— Стёп, я понимаю, тебе сложно принять то, что сейчас происходит между мной и папой. Может, ты, вообще, не хочешь этого принимать… Но пойми одно, пожалуйста. Ты был и остаёшься нашим с папой сыном. Единственным и самым любимым. Мы можем с папой мириться и ссориться, но это совершенно не значит, что кто-то из нас перестал тебя любить.
— Вы с папой по шпаргалке, что ли, шпарите?
— То есть?
— Он мне то же самое говорил.
— Ну, вот видишь? Значит, мы с ним оба говорим правду, потому что, смотри, Стёп, — я показала сыну ладони. — Шпаргалок нет. А это значит, что и я, и папа, оба говорим от чистого сердца. Мы оба тебя любим и оба хотим, чтобы у тебя всё было лучше всех.
— Папа про квартиру-то хоть знает? — заглянул мне в глаза сын. Почти с меня ростом и уже очень взрослый, хоть и перешёл только в пятый класс.
— Конечно, знает. Мы с ним это обсуждали.
— То есть наш новый адрес ему можно сказать?
— Конечно, Стёп, — вскинула я брови. — Мы же не пытаемся спрятаться от него.
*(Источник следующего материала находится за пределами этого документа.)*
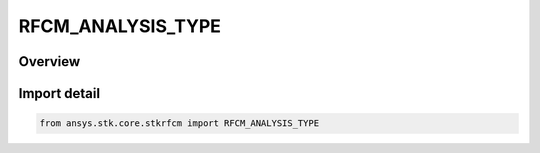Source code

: RFCM_ANALYSIS_TYPE
==================

.. py:class:: ansys.stk.core.stkrfcm.RFCM_ANALYSIS_TYPE

   IntEnum


.. py:currentmodule:: RFCM_ANALYSIS_TYPE

Overview
--------

.. tab-set::

    .. tab-item:: Members
        
        .. list-table::
            :header-rows: 0
            :widths: auto

            * - :py:attr:`~COMMUNICATIONS`
              - Communications

            * - :py:attr:`~RADAR`
              - Radar


Import detail
-------------

.. code-block:: python

    from ansys.stk.core.stkrfcm import RFCM_ANALYSIS_TYPE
Мы просто переезжаем в новую квартиру.
— И в гости папа к нам может приходить? — скептически поднял брови Стёпа.
Хотелось ответить «категорически нет!», но сейчас было не время и не место играть в детский сад, особенно после того, что только что убеждала собственного ребенка в том, что его окружают взрослые адекватные люди.
— Может, — смогла я, наконец, из себя выдавить.
— Ладно, — снисходительно вздохнул сын и открыл для меня дверцу машины с водительской стороны. — Садись, мам.
— Ты ж мой джентльмен, — погладила я сына по волосами, пригладив его чёлку, на что он её тут же растрепал и прочесал пальцами.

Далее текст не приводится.